I have the following data:
y <- data.table(cbind(week = rep(1:61,5352),
ID = rep(1:5352, each = 61), w = runif(326472), v = runif(326472)))
y$v[sample(1:326472, 10000, replace=FALSE)] <- NA
for which I'm running the code bellow that creates a rolling mean of variable v, ignoring outliers and NAs. The code is working, but with poor perfomance. I'm sure there is more efficient way to run it using apply or something similar, but I've been unsuccessful in creating a faster version.

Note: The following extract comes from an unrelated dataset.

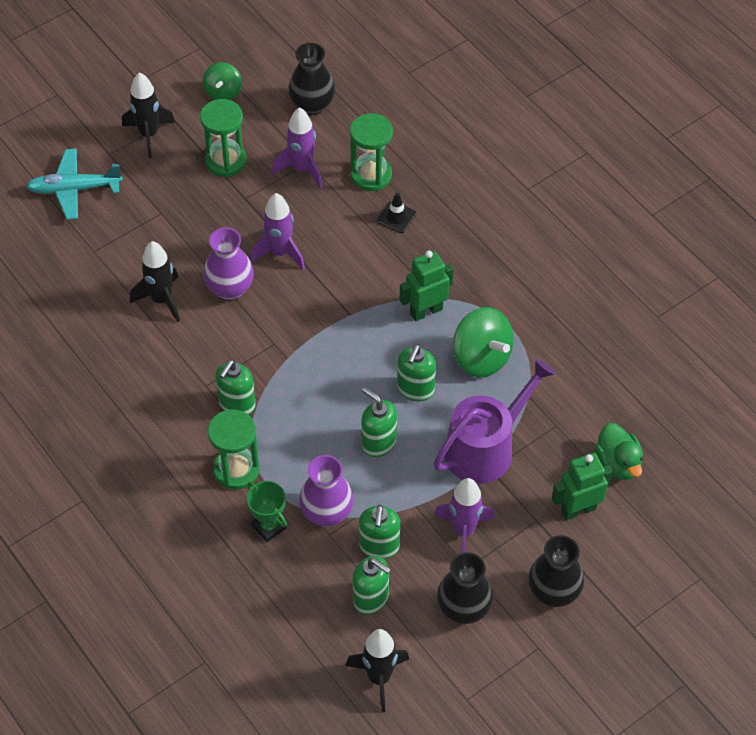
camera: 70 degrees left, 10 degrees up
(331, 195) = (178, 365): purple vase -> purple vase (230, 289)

Can anyone shed some light on how to make it more efficient?
IDs <- unique(y$ID)
y$vol_m12 <- 0
for (i in 1:length(IDs)) {
x <- y[ID==IDs[i]]
outlier <- 0.2
w_outlier <- quantile(x$w, c(outlier), na.rm = T)
v_outlier <-quantile(x$v, c(1 - outlier), na.rm = T)
# Ignore outliers
x$v_temp <- x$v
x$v_temp[((x$v_temp >= v_outlier)
& (x$w <= w_outlier))] <- NA
# Creating rolling mean
y$vol_m12[y$ID==IDs[i]] <- x[, rollapplyr(v_temp, 12, (mean), fill = NA, na.rm=T)]
}